_Exercise:_ Before turning to the records, quote the part of the text on legume growth in pastures that opens with the words containing "Information is also" and closes with "et al., 1988).", word for word.

_Exercise text:_
*** Block opens ***

Information is also lacking that quantifies changes in legume composition across pasture landscapes, especially under grazed conditions. Information regarding landscape positions and plant growth mostly involves landscape effects on row crop and cereal grain production from tilled acreage (Afyuni et al., 1993; Cassel et al., 1996; Miller et al., 1988).
Ahlgren et al. (1946) observed evident variations or patterns in legume growth within different pasture areas following legume establishment. Changes in legume production and persistence in pastures may also be seen because of grazing or other environmental stress (Marten et al., 1990; Peterson et al., 1992). Legume species that survive following establishment will compete with the grass companion for soil nutrients, water, and light.

*** Block closes ***

_Data records:_

*** Block opens ***

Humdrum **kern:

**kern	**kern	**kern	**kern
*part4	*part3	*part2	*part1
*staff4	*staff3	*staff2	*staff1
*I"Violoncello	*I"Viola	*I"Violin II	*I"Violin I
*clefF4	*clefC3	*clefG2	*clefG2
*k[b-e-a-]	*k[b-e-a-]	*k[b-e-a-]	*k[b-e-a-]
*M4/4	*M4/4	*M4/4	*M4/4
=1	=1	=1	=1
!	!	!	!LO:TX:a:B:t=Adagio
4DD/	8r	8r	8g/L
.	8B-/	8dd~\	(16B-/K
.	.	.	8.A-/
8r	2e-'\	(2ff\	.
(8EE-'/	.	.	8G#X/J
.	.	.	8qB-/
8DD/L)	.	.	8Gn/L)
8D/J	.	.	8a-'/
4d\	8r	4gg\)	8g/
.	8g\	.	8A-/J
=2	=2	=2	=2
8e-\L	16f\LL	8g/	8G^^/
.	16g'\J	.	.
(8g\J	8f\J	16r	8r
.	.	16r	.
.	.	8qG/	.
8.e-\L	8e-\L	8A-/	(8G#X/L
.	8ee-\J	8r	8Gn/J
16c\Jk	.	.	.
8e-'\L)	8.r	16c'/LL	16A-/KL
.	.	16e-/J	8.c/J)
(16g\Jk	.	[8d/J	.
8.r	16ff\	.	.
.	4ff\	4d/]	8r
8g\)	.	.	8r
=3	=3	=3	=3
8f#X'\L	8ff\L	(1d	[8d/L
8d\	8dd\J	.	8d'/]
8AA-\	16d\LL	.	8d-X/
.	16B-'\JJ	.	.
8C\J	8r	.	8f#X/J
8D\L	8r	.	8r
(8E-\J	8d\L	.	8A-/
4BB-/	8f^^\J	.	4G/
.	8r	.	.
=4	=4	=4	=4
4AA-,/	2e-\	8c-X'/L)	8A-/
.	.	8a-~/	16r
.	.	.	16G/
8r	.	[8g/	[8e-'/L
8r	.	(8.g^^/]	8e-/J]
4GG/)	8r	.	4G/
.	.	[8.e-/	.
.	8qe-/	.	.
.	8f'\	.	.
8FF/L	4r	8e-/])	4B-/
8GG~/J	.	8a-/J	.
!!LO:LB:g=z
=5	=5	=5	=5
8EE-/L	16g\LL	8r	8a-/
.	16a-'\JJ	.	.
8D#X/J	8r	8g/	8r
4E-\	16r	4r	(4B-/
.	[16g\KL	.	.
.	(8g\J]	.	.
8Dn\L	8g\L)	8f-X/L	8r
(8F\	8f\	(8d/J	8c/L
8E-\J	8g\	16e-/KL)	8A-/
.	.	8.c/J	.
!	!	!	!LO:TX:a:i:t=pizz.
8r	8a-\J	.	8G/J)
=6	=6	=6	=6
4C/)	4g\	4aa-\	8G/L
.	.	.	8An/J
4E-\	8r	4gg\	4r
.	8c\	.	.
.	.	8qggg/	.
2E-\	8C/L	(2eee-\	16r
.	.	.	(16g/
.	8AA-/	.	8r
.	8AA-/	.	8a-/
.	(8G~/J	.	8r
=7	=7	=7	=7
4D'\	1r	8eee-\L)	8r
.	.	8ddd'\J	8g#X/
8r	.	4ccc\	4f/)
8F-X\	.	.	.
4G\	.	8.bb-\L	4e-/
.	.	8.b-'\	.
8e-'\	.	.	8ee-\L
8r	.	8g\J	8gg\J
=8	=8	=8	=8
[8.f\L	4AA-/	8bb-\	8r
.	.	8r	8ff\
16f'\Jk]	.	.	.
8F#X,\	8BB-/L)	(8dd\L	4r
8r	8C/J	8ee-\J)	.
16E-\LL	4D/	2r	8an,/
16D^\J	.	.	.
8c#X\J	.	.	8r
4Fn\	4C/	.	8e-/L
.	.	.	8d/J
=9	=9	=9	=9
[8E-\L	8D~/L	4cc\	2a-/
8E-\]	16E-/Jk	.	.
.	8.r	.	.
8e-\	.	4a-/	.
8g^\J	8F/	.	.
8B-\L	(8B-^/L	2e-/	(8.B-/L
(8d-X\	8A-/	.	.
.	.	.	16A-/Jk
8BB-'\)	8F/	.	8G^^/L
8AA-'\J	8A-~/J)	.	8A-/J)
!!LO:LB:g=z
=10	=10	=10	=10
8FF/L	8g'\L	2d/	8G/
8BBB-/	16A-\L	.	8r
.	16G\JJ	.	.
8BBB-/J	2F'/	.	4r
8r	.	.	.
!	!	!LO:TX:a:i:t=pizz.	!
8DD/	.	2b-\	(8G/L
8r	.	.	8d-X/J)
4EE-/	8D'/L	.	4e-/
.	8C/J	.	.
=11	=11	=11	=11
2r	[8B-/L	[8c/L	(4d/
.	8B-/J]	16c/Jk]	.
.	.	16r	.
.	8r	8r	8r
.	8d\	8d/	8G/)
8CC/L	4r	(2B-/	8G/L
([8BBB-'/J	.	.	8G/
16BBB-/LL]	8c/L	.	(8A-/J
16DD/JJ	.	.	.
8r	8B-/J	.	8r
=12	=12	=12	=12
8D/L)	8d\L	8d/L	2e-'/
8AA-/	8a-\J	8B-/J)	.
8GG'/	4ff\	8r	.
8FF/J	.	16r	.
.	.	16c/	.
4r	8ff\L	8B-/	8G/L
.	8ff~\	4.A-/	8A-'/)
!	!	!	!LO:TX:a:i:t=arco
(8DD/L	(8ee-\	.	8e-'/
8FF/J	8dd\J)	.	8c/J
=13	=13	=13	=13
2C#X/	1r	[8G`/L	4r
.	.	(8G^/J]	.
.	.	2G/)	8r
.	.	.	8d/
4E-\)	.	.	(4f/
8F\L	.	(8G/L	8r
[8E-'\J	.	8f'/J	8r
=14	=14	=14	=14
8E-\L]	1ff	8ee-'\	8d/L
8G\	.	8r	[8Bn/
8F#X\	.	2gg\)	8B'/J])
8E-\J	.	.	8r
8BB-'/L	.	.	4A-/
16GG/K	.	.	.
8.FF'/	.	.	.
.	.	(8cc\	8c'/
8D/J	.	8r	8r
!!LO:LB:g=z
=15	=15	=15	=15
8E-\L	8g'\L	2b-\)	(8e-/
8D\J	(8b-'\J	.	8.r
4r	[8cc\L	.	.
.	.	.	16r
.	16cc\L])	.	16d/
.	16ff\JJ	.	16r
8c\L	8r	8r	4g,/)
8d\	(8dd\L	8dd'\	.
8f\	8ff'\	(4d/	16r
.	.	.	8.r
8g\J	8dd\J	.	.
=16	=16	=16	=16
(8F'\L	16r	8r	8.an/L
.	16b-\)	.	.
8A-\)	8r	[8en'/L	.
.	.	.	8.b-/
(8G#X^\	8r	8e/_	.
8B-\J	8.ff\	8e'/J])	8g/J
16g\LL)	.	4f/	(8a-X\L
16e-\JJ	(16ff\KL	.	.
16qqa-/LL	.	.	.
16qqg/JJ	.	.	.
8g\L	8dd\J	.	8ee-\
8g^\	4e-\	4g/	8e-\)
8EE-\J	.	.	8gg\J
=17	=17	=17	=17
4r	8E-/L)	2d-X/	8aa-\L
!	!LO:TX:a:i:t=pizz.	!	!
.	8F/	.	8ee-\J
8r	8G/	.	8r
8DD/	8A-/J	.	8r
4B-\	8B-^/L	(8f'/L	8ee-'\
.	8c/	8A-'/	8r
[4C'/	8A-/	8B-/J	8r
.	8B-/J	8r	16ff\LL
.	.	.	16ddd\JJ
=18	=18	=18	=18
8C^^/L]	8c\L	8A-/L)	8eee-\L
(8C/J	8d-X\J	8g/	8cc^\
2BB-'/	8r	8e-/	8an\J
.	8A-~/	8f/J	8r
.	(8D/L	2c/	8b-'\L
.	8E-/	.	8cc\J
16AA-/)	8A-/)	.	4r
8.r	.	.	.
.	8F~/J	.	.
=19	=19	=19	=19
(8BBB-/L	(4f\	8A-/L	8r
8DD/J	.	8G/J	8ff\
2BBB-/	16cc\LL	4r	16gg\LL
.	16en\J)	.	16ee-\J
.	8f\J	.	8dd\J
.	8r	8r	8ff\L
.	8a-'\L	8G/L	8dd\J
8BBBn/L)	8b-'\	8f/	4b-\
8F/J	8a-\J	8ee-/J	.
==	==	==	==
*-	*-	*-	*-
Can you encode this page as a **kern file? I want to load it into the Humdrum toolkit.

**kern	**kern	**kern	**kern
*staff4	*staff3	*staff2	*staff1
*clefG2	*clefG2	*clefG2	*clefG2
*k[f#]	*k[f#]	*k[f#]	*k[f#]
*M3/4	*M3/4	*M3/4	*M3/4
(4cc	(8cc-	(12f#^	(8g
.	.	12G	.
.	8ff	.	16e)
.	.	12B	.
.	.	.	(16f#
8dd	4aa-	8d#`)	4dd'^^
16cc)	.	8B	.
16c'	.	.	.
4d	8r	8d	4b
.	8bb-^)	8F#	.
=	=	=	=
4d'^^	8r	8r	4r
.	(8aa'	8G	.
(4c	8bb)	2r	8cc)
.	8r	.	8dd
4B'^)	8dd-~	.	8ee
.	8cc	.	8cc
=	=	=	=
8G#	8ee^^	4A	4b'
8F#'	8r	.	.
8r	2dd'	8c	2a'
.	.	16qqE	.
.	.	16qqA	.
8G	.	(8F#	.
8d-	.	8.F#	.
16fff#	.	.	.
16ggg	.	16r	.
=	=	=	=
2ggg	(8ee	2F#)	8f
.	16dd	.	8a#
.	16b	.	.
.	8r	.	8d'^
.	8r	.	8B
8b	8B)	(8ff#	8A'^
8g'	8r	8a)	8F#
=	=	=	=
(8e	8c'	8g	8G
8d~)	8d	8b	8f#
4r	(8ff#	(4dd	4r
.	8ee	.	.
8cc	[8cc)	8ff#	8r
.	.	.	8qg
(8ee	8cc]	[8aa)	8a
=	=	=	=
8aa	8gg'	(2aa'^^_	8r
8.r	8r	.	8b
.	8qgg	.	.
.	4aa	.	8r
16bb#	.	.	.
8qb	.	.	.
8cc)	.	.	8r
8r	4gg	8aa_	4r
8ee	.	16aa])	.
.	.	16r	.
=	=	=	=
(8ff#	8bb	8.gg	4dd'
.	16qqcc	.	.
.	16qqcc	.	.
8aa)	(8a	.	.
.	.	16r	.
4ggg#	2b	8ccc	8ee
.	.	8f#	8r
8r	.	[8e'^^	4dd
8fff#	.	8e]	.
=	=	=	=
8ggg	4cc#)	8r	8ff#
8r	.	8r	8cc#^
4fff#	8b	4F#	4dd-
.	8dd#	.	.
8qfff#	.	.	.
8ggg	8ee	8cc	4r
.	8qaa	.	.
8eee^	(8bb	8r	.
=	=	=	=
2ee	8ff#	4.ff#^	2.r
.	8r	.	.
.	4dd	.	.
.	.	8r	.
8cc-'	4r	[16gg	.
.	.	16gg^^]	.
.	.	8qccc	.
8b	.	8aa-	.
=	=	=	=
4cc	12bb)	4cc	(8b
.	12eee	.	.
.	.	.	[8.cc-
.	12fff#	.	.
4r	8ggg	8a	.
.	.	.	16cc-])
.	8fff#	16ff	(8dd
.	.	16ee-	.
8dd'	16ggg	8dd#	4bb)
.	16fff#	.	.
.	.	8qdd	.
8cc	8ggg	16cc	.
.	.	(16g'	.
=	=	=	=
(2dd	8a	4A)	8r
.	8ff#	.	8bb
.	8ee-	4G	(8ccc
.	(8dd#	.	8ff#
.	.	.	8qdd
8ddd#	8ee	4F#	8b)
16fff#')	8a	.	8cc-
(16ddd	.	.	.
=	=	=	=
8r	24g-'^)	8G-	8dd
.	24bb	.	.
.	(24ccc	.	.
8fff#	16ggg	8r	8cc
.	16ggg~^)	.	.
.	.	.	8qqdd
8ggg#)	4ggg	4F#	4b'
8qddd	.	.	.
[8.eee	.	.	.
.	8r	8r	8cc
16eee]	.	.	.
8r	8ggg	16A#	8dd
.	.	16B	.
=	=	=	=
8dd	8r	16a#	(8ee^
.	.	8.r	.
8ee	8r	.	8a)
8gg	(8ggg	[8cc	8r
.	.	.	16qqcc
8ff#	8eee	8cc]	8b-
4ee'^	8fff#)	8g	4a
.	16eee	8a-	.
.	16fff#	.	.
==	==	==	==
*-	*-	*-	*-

*** Block closes ***

_Reply:_
Information is also lacking that quantifies changes in legume composition across pasture landscapes, especially under grazed conditions. Information regarding landscape positions and plant growth mostly involves landscape effects on row crop and cereal grain production from tilled acreage (Afyuni et al., 1993; Cassel et al., 1996; Miller et al., 1988).